著作権と認識のズレ
ニーアの件、非公式サーバーで立てて遊べるようにしてる問題で日本と各国の認識のズレが話題になってる。
あんまりちゃん追えてはないけど、範疇としてはエミュとModで海賊版ではない。ROM配るとどこの国でも違法だとは思う。
10年くらいMod文化で生息してた肌感としては海外企業って相対的に日本企業と比べてevilなこと多いので、規約や企業に服従するなみたいな感覚があるのは分かる。ディズニーみたいな力ある企業がロビイングで著作権保護期間延長されたりで法が歪められることがあるし、AdobeやAutodeskが競合買収してソフト廃止するなんて平気でやるわけで。あの手のMod文化がテクノリバタリアンとかハッカー文化に近いところあるので、限りなく自由であるべき、大企業の押し付けから解放されるべきみたいな反抗的な自由の精神性を持った人が多い。ルールは守るべきって思う大半の日本人には抑圧に対するカウンターカルチャー、スクワッティングとか海賊ラジオとかも同様にわからないだろう。同人や引用なしの漫画切り抜き投稿しつつこれらを批判するのは二重基準であまり褒められたもんじゃない。
フェアユースの規定をもってしてもWayback Machineの存在が適法かはだいぶあやしいけど、不都合なことあればブログ全消しする総理大臣もいるわけで、web魚拓あってよかったなってついこの間思ったばかりだ。
きちんと記録として保管してないとなかったことになるか歴史修正主義になる。権力者に都合よすぎることになってしまう。インターネットコンテンツの保存の話で言えば、善し悪しはおいといて海賊行為または権利的に怪しい保存がコンテンツを延命させてるのは事実だと思う。

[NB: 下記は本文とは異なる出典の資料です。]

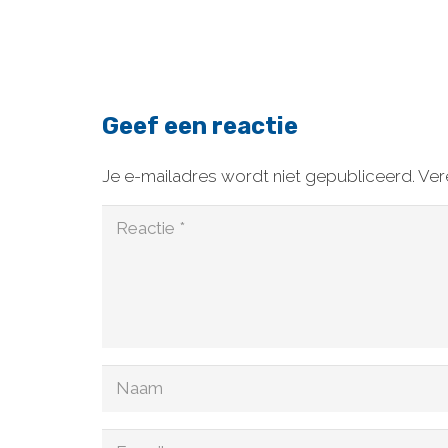
Geef een reactie
Je e-mailadres wordt niet gepubliceerd.
Ver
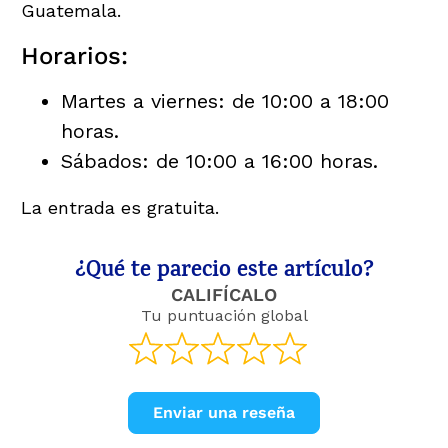
Guatemala.
Horarios:
Martes a viernes: de 10:00 a 18:00
horas.
Sábados: de 10:00 a 16:00 horas.
La entrada es gratuita.
¿Qué te parecio este artículo?
CALIFÍCALO
Tu puntuación global
Enviar una reseña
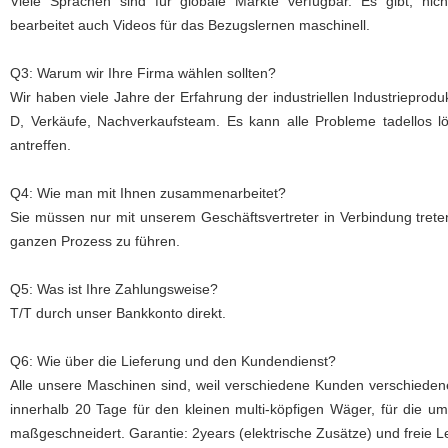
Viele Sprachen sind für globale Märkte verfügbar. Es gibt, nic
bearbeitet auch Videos für das Bezugslernen maschinell.
Q3: Warum wir Ihre Firma wählen sollten?
Wir haben viele Jahre der Erfahrung der industriellen Industriepro
D, Verkäufe, Nachverkaufsteam. Es kann alle Probleme tadellos l
antreffen.
Q4: Wie man mit Ihnen zusammenarbeitet?
Sie müssen nur mit unserem Geschäftsvertreter in Verbindung treten
ganzen Prozess zu führen.
Q5: Was ist Ihre Zahlungsweise?
T/T durch unser Bankkonto direkt.
Q6: Wie über die Lieferung und den Kundendienst?
Alle unsere Maschinen sind, weil verschiedene Kunden verschieden
innerhalb 20 Tage für den kleinen multi-köpfigen Wäger, für die u
maßgeschneidert. Garantie: 2years (elektrische Zusätze) und freie 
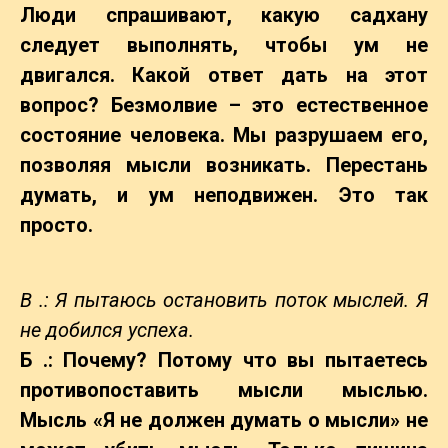
Люди спрашивают, какую садхану
следует выполнять, чтобы ум не
двигался. Какой ответ дать на этот
вопрос? Безмолвие – это естественное
состояние человека. Мы разрушаем его,
позволяя мысли возникать. Перестань
думать, и ум неподвижен. Это так
просто.
В .: Я пытаюсь остановить поток мыслей. Я
не добился успеха.
Б .: Почему? Потому что вы пытаетесь
противопоставить мысли мыслью.
Мысль «Я не должен думать о мысли» не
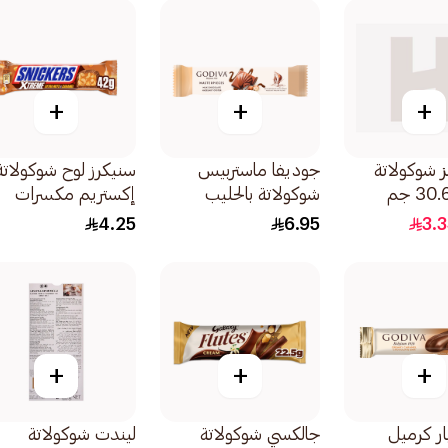
+
+
+
ز شوكولاتة
جوديفا ماستربيس
سنيكرز لوح شوكولاتة
شوكولاتة بالحليب
إكستريم مكسرات
بحشوة برالين 30 جم
وكراميل 42جرام
4.25
6.95
3.
+
+
+
ار كرميل
جالكسي شوكولاتة
ليندت شوكولاتة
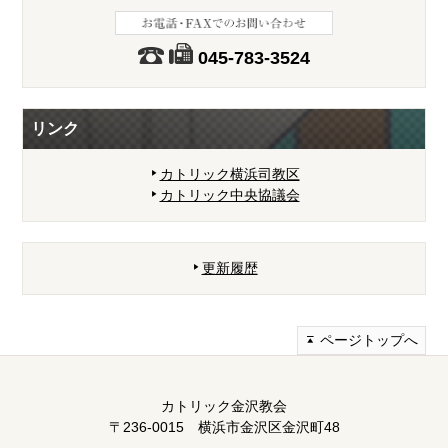
045-783-3524
リンク
カトリック横浜司教区
カトリック中央協議会
更新履歴
ページトップへ
カトリック金沢教会
〒236-0015 横浜市金沢区金沢町48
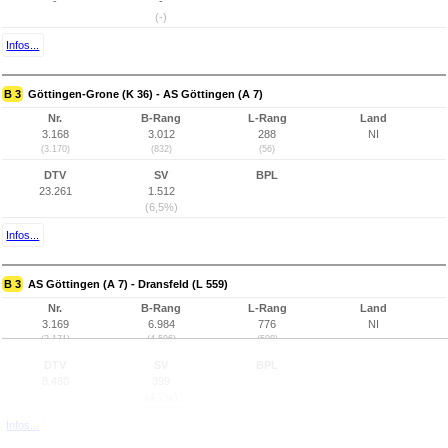
-
-
(-)
Infos...
B 3
Göttingen-Grone (K 36) - AS Göttingen (A 7)
Nr.
B-Rang
L-Rang
Land
3.168
3.012
288
NI
(3.170)
(832)
(56)
DTV
SV
BPL
23.261
1.512
(6,5%)
Infos...
B 3
AS Göttingen (A 7) - Dransfeld (L 559)
Nr.
B-Rang
L-Rang
Land
3.169
6.984
776
NI
(3.171)
(4.596)
(508)
DTV
SV
BPL
8.480
399
(4,7%)
Infos...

大英博物館が植民地時代の盗品だらけでその行為は(植民地支配含め)正当化されるものではないけれど、事実として保管技術によって消失を免れたものも多々ある。そんなことを考古学好きな高校の友達と議論したのを思い出す。
日本人が横並びから外れたときに誹りを受ける恐れに強く支配されていて、他人が得しているのをずるいと思うから横並びを強要してくる社会である。日本での公(おおやけ, Public)がお上を意味し、Publicが主体的な個人が自由に開放されているという感覚がない。法と道徳と感情の切り分けができない。
日本人がクリエイターに対して神聖視しすぎな気もしている。一神教ではThe Creatorとは創造主のみを指すので、世界も人も創造主の産物であるなら、作品も創造主の産物になる。作品と作家の一体を絶対視しないので、優れた作品は神(あるいは人類)の宝なのだから残すべきとなる。ヴァイキングとかそうだけど、キリスト教が布教するようになって書物が残るようになった事例もある。そもそも知財・知識は秘匿・独占すべきではない、広く利用されるべきという思想が前提にある気がする。
日本に限らずだけど著作権法がインターネット時代にあってるとは思えないし、成り立ちから考えれば著作者の利益損ねない範囲なら原則自由でもよいとは思ってる。(著作者への還元は別の話)
日本人にはルールや世間体に隷属して戦前の急進的な翼賛体制招いたメンタリティを反省せえよ、権力にはちゃんと抗え、ユーザーとしての権利をもっと主張してもいいという気持ちと、海外の人の「君たちには価値がわからないから我々が管理する」みたいな植民地主義丸出しもみんなのためという理由ならなんでも許されると思う軽率さもやめーやの気持ちがある。
欧米人の高慢さと日本人の変なメンタリティ、映画の『沈黙』(マーティン・スコセッシ監督、遠藤周作原作)見たらいいと思う。